チ:はい。LinkedInは唯一のビジネス向けSNSなので、うまく活用できれば効率よくリードの獲得や売上に繋げることができます。
アメリカのクレジットカード会社であるAmerican Express(アメリカン・エキスプレス)は、LinkedInを活用することで、中小企業のオーナーさんに向けて情報を発信し、リード獲得コストを23%も下げることに成功しました。
4. LinkedIn広告の種類
徳:LinkedIn広告の特徴はわかりましたが、具体的にどんな広告を配信できるのでしょうか?
チ:LinkedInの広告は大まかに分けて、
「ブランド認知(Brand Awareness)」
「検討(Consideration)」
「コンバージョン(Conversion)」
の3種類があります。配信する目的に応じて最適なものを選択しましょう。
① ブランド認知(Brand Awareness)
このキャンペーンの課金モデルは、CPMです。要するに、1,000インプレッションを獲得できた都度、広告費を請求されます。ブランド認知が目的の場合に有効的な広告です。
すでに顧客が一定数がいて、さらに認知を拡大したい場合に使うことができます。ブランドを立ち上げたばかりや、すぐに売上や成果を出したい場合には、次の②検討と③コンバージョンがより効果的です。
②検討 (Consideration)
お客様に自社の商品やサービスに関心を持たせたい、検討させたい場合に、この「検討」キャンペーンを使います。たとえば、自社サイトのアクセス数、エンゲージメント数、SNSシェア数、プロモーションビデオ視聴数、LinkedInフォロワー数などを増やしたい場合に有効です。1フォロワーあたり、いくら使うかなど細かく設定できます。
徳:なるほど。KPI(重要業績評価指標)を重視する場合は、こちらの「検討」キャンペーンを中心に使っていくのでしょうか?

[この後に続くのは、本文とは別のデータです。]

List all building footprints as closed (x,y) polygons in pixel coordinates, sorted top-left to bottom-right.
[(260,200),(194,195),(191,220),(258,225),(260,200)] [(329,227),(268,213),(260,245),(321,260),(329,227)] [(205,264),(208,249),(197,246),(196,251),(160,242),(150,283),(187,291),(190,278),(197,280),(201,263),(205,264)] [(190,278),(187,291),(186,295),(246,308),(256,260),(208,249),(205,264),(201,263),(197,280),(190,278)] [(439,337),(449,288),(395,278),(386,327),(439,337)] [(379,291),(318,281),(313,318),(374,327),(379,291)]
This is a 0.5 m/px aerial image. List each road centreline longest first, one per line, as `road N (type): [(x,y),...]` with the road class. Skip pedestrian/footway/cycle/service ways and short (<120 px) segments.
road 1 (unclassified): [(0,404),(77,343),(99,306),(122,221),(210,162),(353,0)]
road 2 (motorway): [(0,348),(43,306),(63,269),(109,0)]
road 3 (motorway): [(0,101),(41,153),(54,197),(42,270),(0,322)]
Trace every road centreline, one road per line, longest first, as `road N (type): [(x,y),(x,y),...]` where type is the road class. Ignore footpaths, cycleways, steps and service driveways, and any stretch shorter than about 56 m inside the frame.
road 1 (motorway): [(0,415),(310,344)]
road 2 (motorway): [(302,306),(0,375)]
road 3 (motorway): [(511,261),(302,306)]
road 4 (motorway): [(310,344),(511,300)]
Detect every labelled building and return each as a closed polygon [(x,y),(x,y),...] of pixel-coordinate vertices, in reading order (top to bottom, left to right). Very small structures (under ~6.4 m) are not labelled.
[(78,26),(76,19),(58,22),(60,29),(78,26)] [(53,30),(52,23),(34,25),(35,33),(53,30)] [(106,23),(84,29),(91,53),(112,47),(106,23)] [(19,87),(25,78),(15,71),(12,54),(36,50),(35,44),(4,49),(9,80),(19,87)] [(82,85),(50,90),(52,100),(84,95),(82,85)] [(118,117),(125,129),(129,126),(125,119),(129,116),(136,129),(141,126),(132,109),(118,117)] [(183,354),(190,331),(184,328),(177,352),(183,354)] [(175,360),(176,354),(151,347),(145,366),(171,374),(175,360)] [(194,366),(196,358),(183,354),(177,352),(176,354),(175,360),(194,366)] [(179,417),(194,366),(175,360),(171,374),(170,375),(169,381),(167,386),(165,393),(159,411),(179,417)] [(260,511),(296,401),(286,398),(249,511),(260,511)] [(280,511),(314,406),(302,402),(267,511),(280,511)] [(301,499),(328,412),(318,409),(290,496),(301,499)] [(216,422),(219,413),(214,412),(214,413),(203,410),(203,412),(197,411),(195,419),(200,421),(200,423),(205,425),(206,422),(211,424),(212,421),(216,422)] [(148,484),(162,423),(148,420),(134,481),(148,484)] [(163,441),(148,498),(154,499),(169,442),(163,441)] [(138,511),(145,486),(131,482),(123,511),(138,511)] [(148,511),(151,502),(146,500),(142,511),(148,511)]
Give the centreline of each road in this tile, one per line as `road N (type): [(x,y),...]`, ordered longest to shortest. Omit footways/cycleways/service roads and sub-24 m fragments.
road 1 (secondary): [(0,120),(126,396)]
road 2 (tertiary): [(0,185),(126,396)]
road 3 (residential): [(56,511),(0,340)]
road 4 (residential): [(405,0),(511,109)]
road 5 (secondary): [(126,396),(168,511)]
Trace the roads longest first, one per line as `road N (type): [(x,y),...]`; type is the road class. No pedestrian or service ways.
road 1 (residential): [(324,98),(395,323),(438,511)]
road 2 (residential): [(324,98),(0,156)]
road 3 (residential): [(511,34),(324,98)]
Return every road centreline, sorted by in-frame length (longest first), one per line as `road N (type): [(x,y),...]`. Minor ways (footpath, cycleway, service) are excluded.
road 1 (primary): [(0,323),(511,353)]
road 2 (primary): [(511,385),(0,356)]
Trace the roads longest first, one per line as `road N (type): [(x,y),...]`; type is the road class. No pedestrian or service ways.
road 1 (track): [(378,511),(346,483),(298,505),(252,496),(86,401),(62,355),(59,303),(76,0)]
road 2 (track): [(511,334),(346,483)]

チ:そうですね。フォロワー数を獲得のキャンペーンはよく見ます。
徳:なるほど。まずは、この
①ブランド認知(Brand Awareness )
②検討 (Consideration)
を使って、認知やフォロワーを増やせますね。
③コンバージョン (Conversion)
3つ目、最後のこのキャンペーンは、②検討 (Consideration)と似ていますが、お客様に自社商品に関心を持たせるだけではなく、成約まで繋ぎたい場合に有効なキャンペーンです。「問い合わせフォーム記入」や「商品購入」など、さらに具体的になアクションに最適化できます。

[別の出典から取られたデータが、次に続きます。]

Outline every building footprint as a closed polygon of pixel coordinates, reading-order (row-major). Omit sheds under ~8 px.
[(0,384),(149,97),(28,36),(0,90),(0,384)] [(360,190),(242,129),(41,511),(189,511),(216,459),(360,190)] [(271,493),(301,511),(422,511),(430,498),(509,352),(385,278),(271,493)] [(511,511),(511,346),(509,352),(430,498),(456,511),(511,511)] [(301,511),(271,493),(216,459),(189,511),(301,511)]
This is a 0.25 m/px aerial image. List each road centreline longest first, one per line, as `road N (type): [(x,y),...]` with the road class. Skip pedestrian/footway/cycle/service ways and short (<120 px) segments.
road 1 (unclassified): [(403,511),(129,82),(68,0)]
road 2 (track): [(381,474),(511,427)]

ただ、このキャンペーンの難易度はかなり高いです。最初は「②検討」のキャンペーンを配信し、関心を持ったお客さんのデータを集めてから、③のコンバージョンキャンペーンに移すことをオススメします。
徳:なるほど。目標に応じてキャンペーンを使い分けするんですね。最初から問い合わせを獲得するのはむずかしいですよね。。

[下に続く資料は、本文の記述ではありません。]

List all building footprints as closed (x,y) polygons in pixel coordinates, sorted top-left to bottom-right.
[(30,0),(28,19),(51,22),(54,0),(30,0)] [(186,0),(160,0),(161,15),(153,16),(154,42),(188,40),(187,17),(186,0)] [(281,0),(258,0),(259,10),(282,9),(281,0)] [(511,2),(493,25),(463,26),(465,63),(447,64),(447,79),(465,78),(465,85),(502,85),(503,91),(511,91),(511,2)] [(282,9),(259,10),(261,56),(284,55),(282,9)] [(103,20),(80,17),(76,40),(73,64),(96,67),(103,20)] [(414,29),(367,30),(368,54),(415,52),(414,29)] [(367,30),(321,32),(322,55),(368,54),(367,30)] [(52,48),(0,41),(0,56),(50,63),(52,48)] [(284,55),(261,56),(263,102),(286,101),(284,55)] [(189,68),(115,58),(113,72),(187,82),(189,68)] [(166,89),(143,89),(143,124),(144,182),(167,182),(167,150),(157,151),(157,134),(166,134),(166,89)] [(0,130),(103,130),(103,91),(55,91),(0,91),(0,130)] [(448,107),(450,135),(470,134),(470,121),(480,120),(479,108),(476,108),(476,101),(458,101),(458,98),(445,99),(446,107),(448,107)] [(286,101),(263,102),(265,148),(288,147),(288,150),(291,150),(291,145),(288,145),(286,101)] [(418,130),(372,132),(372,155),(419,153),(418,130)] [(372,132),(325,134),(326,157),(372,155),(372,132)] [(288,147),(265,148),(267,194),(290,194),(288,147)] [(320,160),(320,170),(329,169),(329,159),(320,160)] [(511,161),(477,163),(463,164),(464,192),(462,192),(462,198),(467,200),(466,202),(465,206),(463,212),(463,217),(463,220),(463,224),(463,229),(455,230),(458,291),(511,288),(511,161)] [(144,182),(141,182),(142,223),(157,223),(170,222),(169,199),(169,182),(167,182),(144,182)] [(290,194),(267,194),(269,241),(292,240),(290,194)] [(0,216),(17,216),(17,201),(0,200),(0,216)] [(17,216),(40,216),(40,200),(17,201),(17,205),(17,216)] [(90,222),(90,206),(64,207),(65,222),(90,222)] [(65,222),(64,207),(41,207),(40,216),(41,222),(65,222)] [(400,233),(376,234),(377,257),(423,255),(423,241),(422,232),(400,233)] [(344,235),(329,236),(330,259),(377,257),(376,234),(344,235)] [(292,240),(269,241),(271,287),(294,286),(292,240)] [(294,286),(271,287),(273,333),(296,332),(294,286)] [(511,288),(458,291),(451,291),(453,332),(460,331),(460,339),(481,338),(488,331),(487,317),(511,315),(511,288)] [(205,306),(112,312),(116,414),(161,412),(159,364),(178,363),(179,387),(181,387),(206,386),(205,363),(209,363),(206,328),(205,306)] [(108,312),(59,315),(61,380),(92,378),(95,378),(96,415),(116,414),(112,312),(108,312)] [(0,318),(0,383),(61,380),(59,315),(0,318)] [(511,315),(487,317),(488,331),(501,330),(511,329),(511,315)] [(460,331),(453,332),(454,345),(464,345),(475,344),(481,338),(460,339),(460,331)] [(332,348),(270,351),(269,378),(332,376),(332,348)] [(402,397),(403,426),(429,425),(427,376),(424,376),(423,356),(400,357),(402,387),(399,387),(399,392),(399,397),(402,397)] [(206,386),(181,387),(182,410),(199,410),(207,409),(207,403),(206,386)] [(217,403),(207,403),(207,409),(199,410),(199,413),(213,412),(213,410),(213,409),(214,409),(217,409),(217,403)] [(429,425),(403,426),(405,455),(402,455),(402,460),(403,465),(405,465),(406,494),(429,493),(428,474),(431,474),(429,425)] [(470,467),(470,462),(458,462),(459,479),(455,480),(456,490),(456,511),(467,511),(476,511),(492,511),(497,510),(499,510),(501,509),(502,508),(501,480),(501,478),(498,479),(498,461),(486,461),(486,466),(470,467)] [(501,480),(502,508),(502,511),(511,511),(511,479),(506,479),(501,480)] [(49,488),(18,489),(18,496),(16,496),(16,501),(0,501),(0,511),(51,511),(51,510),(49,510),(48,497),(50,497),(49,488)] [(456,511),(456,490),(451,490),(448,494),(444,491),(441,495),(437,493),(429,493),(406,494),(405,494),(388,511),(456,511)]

チ:そうですね。まずはホワイトペーパーやニュースレター登録をゴールとして設けることもできます。ホワイトペーパーの広告を出して、反応してくれた人向けにさらに広告を出すやり方もあります。
5.Linkedinと自社サイトの組み合わせ
徳:Linkedinはお客さんにアプローチする手段として有効ですが、その受け皿になるWEBサイトも、LInkedInのキャンペーンなどに合わせてホワイトペーパーなどを用意しないと成果につながらないですよね。
チ:そうですね。Linkedin・ウェブサイト両方の最適化が必要です。
徳:日本企業が英語サイト作る際に、日本サイトをそのまま翻訳してる場合がよくあります。日本と海外では「顧客が知りたい情報」はそもそも違うので、一番メリットを感じてくれる事例、サイトの見せ方など海外向けに変える必要がありますね。
チ:そうですね。見せ方の話では最近ウェビナー(ウェブセミナー)が増えています。社員が自社サービスなどのアピールをする事例も多いです。LinkedInから興味関心のあるオーディエンスを探してきて、メルマガに登録してもらいセミナーに参加してもらう流れです。
徳:ウェビナーで自社技術や事例を紹介し、問い合わせに繋げるフローもあるんですね。
チ:はい。BtoBなどのニッチな商材を扱う業態では、Google広告ではそもそも検索ボリュームが少なく、目標達成するのに十分なアクセスが獲得できないケースが結構あります。そこでLinkedInを活用して、認知やリードを獲得するのはとても効果的です。
徳:こういったLinkedIn広告や海外のリードを獲得していきたい製造業やメーカーさんはぜひチャンさんにご相談ください。本日はご説明頂きありがとうございました。
チ:ありがとうございました。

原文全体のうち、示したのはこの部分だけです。